Problem to work on:
Reproduce the lines in the rows below, starting at the line that contains "valorise de plus" and ending at the line that contains "prometteur et dynamique. Entamer", including both of those lines.

(Extracted records Opens)

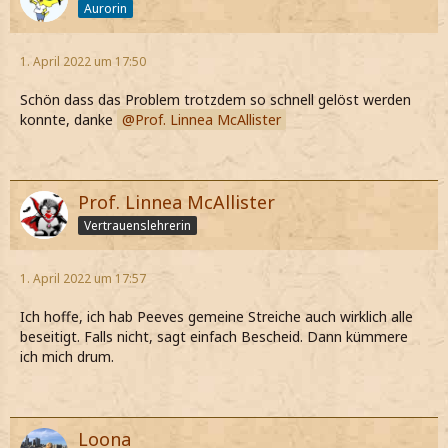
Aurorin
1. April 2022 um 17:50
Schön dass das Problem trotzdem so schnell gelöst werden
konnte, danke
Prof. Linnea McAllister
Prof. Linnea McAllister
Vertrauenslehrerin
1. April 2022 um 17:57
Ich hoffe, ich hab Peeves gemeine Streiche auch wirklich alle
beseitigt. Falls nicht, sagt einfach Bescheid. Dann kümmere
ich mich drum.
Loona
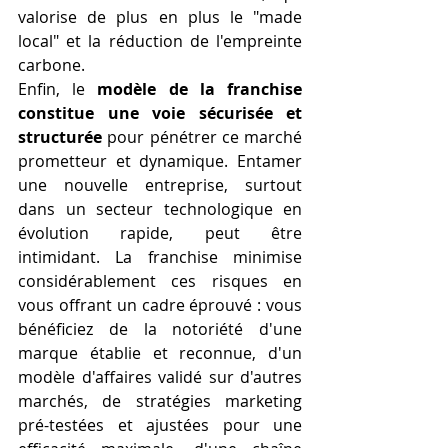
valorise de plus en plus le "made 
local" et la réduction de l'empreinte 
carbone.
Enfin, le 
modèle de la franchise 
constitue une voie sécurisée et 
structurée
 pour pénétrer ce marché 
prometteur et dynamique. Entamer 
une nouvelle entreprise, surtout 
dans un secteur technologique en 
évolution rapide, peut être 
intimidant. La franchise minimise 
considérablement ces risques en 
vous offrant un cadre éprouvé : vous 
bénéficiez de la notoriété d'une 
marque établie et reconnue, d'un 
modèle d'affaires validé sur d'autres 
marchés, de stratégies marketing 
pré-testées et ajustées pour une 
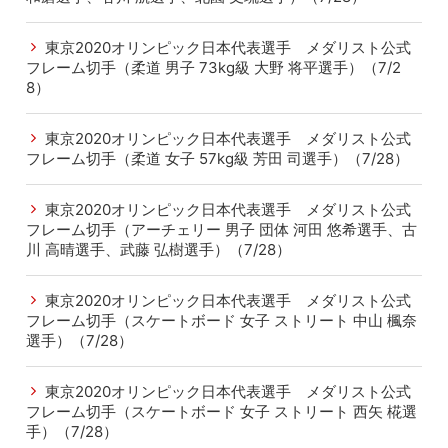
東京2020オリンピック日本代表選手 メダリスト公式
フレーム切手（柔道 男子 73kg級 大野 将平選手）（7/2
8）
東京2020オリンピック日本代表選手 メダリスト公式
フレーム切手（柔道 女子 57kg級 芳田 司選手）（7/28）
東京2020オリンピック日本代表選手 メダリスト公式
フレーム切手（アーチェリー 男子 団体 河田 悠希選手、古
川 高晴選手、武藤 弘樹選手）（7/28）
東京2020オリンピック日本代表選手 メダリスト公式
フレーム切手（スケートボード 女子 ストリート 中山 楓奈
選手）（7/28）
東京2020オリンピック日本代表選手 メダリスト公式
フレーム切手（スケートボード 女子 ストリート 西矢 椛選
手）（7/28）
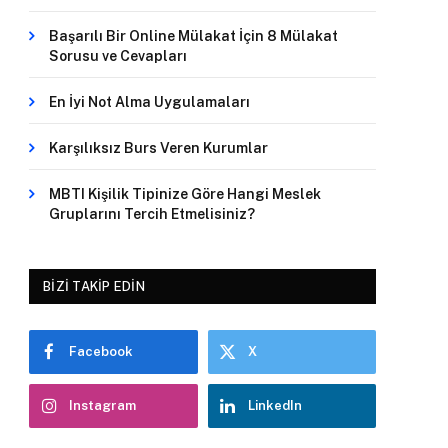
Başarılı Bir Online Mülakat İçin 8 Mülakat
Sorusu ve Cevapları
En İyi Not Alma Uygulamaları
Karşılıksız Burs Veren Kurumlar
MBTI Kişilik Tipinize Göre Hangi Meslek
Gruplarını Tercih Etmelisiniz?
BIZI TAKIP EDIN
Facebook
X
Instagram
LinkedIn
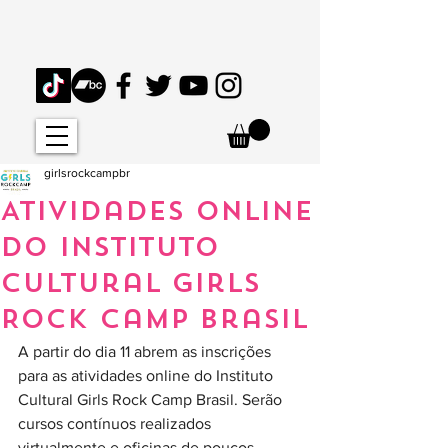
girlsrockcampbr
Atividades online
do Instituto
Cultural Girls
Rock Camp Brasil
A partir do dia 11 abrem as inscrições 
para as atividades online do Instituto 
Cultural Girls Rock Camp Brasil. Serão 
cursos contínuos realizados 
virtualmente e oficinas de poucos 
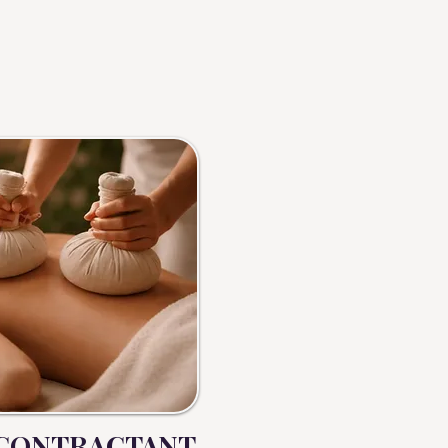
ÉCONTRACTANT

(Extracted records Closes)

Exercise response:
valorise de plus en plus le "made 
local" et la réduction de l'empreinte 
carbone.
Enfin, le 
modèle de la franchise 
constitue une voie sécurisée et 
structurée
 pour pénétrer ce marché 
prometteur et dynamique. Entamer 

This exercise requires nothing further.